Percent leakage of calcein after 400 s as a function of SCP3 (a) and SCP2 (b) concentration. The concentrations of polymers are given in mol % with respect to the concentration of lipids (0.1 mM). The original kinetic profiles are reported in Figure S10.

Overall, the data on the ionophoric activity collected for the different polymers depicts the mechanistic scheme illustrated in Scheme b. PPEGMA is too hydrophilic, and it does not interact with the liposomes. However, with an increase in the content of MAECA, the lipophilicity of the polymers increases and they form aggregates in water, exposing the hydrophilic polyethylene glycol chains and burying the more lipophilic cholic acid moieties in the interiors of the aggregate to engage the stabilization of hydrophobic interactions. In the presence of liposomes, an equilibrium is established between the homoaggregate and the lipophilic phospholipid membrane. The polymers, depending on their lipophilicity, tend to partition in the membrane, likely inserting at least a fraction of the cholic acid appendages in the phospholipid bilayer and exposing the hydrophilic portions to the bulk water. Due to their facial amphiphilicity, the cholic acids self-assemble in the membrane forming pores with the hydrophobic steroid skeleton in contact with the phospholipid hydrocarbon chains and with the polar hydroxyl groups lining the interior of the pore.[13] These pores are rather large and probably little structured and allow the transport of small ions as well as of the large calcein dye. The ionophoric ability of the polymers is therefore directly related to the content of MAECA because as the fraction of MAECA increases the lipophilicity of the polymer increases, driving the partition equilibrium toward the liposome, and the number of ionophorically active subunits increases as well. As a consequence, the highest activity is observed with SCP3 and decreases on going from SCP3 to SCP1.

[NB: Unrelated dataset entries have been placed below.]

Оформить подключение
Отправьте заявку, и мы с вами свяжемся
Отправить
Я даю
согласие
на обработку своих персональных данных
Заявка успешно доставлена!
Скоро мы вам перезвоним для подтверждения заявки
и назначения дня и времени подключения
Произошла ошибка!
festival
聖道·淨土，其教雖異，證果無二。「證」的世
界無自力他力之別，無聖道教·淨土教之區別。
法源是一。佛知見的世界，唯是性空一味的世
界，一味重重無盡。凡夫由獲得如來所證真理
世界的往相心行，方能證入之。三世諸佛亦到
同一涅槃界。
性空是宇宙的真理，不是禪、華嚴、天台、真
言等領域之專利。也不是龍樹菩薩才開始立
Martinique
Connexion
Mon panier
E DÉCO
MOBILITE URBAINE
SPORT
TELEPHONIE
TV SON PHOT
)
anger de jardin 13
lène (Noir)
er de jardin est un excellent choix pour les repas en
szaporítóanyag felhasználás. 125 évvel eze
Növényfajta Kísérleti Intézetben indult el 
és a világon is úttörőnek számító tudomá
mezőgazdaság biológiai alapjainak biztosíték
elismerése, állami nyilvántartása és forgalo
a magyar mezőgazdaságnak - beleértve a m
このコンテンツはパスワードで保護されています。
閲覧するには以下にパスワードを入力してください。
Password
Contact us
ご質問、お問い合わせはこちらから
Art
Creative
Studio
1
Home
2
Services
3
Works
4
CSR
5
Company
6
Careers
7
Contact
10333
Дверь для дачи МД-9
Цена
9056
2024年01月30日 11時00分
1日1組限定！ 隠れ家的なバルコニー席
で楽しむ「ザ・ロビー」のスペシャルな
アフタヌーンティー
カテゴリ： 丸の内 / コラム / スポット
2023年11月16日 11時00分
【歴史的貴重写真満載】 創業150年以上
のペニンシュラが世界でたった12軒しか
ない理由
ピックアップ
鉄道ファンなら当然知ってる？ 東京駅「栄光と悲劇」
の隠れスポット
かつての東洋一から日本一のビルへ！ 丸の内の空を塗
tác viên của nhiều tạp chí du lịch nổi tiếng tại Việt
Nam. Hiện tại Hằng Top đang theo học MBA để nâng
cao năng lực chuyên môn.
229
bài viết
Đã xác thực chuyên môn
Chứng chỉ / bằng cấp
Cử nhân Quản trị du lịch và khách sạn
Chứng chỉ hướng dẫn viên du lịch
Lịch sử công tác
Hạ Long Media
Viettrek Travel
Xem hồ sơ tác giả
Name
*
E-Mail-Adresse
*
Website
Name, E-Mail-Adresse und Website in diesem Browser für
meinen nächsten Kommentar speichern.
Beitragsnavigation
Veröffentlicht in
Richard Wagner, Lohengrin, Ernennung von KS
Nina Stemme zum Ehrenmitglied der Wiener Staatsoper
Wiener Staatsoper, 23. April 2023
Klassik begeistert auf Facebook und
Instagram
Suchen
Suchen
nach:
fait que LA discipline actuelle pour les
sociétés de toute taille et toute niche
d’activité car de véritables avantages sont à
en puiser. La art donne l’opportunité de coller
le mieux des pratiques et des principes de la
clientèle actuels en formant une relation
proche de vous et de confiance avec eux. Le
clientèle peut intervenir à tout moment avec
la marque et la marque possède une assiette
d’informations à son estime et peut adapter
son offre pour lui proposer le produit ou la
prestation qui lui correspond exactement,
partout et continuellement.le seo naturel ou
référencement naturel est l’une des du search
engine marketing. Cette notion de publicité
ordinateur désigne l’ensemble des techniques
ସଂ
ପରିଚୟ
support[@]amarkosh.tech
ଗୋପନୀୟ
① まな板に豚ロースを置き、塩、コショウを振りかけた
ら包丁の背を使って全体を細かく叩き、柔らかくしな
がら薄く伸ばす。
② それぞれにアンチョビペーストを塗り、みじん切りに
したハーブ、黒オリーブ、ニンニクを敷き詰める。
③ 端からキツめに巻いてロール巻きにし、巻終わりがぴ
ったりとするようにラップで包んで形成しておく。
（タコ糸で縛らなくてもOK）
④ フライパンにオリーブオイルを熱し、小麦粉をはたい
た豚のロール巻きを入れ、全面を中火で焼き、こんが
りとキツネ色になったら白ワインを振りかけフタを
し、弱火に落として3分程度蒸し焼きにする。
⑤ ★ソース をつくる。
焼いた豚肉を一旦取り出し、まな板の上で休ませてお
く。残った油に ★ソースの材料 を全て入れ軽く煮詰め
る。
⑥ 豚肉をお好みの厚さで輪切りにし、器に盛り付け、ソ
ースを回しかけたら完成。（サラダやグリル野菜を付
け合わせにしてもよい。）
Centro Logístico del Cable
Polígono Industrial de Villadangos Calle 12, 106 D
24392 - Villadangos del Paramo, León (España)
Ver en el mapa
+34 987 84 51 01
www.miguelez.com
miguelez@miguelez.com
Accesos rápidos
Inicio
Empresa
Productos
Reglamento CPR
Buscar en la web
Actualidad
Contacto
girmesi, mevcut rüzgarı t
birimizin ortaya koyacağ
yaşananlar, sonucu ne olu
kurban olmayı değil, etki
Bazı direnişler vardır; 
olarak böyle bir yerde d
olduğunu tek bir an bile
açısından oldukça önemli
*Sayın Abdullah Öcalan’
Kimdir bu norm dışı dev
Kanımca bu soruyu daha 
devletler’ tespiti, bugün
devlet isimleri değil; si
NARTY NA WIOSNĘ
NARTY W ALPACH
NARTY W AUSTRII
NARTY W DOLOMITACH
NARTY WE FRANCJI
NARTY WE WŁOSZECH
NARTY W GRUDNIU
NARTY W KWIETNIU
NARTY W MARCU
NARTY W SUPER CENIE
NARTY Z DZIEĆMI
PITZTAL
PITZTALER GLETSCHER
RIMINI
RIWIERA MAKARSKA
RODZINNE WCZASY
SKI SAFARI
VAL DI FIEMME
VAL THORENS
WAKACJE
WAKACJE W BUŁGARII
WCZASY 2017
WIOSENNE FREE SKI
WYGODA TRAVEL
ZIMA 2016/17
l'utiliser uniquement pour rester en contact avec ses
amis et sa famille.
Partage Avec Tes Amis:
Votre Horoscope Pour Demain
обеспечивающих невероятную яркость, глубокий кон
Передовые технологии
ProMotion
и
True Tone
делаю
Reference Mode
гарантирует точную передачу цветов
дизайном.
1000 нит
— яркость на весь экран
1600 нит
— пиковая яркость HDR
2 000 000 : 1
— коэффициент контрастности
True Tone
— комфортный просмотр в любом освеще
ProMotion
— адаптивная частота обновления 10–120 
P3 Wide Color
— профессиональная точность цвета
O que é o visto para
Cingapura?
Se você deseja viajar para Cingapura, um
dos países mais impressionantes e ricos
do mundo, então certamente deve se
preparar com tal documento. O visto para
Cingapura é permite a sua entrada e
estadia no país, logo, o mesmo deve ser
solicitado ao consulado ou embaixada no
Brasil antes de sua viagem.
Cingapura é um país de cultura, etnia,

In conclusion, amphipathic polymers can be easily obtained by RAFT polymerization of a cholic acid-based monomer with a polyethylene glycol pendant monomer. These polymers form large pores in a phospholipid membrane, promoting the leakage of ions and of large polar molecules, and their activity is strictly correlated to the content of cholic acid subunits, increasing as the fraction of cholic acid increases. Further studies are underway to broaden the scope of these findings and to investigate the biological activity of these new polymeric synthetic ionophores.